The true story of a Northern Ireland woman who kept a baby elephant in her backyard during the Second World War is going to be made in to a £5m film.
Denise Weston Austin – better known as the "elephant angel" – rescued the calf from Belfast Zoo and kept it at her home on the Whitewell Road in the north of the city when we were being bombed by the Luftwaffe in the 1941 blitz.
Ms Austin, one of the first female keepers at the zoo, saved young elephant Shiela by sneaking her out of the zoo every night and walking her the short distance to her home.
Shiela managed to stay hidden due to the large walls which surrounded the house, and then every morning she was returned to the zoo.
Ms Austin's decision to take the animal came after officers from the Royal Ulster Constabulary shot dead 23 animals at Belfast Zoo.
They were acting under orders from the British Ministry of Public Security, which feared that the creatures would escape during bombing and wreak havoc.
Ms Austin's was labelled the "elephant angel" as her identity was unknown until a public appeal for information was launched a few years ago.
Belfast Zoo had photos of a family with the elephant, but had not been able to find out who they were.
The forthcoming film based on the incident, called Zoo, has received development funding from the Irish Film Board, Northern Ireland Screen and the British Film Institute.
It will be directed by Colin McIvor, who made Cup Cake in 2010, and he will also write the script. Katy Jackson, a producer on Zoo, said the movie idea came after a story about Belfast Zoo's request for information on the elephant angel appeared in this newspaper.

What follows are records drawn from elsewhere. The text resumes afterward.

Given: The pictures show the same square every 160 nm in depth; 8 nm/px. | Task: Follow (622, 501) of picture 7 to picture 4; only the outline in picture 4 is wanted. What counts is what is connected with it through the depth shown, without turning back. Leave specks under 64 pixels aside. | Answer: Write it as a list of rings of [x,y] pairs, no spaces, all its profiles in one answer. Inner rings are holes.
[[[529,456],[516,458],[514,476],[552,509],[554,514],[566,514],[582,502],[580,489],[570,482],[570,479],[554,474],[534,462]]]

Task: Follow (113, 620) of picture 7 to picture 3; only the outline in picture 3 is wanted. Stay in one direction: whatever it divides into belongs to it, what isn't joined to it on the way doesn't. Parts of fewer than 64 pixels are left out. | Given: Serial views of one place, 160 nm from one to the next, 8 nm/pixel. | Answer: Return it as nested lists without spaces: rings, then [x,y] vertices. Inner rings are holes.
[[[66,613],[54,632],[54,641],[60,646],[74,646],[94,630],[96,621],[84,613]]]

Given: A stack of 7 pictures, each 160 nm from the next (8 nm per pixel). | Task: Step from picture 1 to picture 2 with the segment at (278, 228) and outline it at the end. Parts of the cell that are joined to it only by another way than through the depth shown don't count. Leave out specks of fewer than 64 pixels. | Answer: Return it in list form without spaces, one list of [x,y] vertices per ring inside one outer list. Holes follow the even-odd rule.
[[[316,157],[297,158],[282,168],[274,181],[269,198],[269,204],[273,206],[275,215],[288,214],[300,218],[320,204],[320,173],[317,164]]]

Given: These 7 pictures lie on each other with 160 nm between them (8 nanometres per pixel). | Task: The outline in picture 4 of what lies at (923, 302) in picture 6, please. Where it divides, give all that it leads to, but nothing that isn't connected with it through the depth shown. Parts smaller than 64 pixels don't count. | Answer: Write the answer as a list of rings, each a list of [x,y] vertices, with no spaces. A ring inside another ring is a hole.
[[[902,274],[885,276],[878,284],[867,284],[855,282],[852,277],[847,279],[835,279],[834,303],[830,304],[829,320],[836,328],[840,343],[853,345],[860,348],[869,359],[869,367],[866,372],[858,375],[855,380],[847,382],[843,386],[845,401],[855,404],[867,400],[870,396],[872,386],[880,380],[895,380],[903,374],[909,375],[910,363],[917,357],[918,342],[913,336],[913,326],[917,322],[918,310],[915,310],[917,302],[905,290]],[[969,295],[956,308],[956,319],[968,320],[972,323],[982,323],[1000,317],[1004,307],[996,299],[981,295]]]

The production was developed after the Belfast Telegraph appealed for the woman to come forward. "People came forward who remembered the story and they discovered who she was," said Ms Jackson.
"Austin died in the 1990s and the elephant survived in to the 1960s.
"We have changed it slightly, in that we've taken it from the perspective of three children who go and rescue the elephant and bring it to the lady's house."
In the film, Ms Austin is portrayed as an older, more reclusive character than she was.
The producer said: "Her family had a farm locally, so she was able to get hay that was of a better quality than they could get in the zoo.
"The reason she was caught was that a dog spooked the elephant and it ran through all the local gardens.
"People complained to the zoo and the elephant then went back there."
Denise Austin decided to take home a young elephant called Sheila after RUC officers killed six wolves, two polar bears, a hyena, tiger, puma and black bear, among other animals. Alyn Cairns, the elephant curator at Belfast Zoo, said there had been black and white photographs of Denise, her family and the elephant at the zoo's offices since he joined 26 years ago. He also said that the identification of Ms Austin four years ago had created massive public interest in the story.
She was dubbed the "elephant angel" by Belfast Zoo.
And that's because Denise Austin cared for a calf called Shiela in the back garden of her Belfast home at the height of the Second World War.
But her identity was a mystery until 2009 when the Belfast Telegraph helped the zoo launch a public appeal for information to mark its 75th anniversary. Then, the following year, we broke the story of how the heart-warming tale had been the inspiration behind a new children's book.
Michael Morpurgo, the former Children's Laureate, wrote An Elephant In The Garden after hearing about the elephant angel on the radio late one night. "It's a wonderful story," said Mr Morpurgo, whose 90 titles include the critically-acclaimed War Horse that was turned into a Steven Spielberg blockbuster.
"And not only was it a true story, but there was this article from the Belfast Telegraph and a photograph of the elephant in the garden of this woman. Bizarre."
His story is set in Germany in 1944 where the director at Dresden Zoo orders dangerous animals to be shot to prevent them running amok if the town is bombed by the Allies.
It follows Elizabeth, a zoo keeper's daughter, who bids to save her favourite animal – Marlene the elephant – from falling victim to the order.
He said his decision to switch locations was to provoke children into thinking about the devastation and horror that was inflicted on the German population during the war.
Shiela survived the war and lived for another two decades, dying of a skin complaint in 1966. Ms Austin, her caring keeper, died in 1997.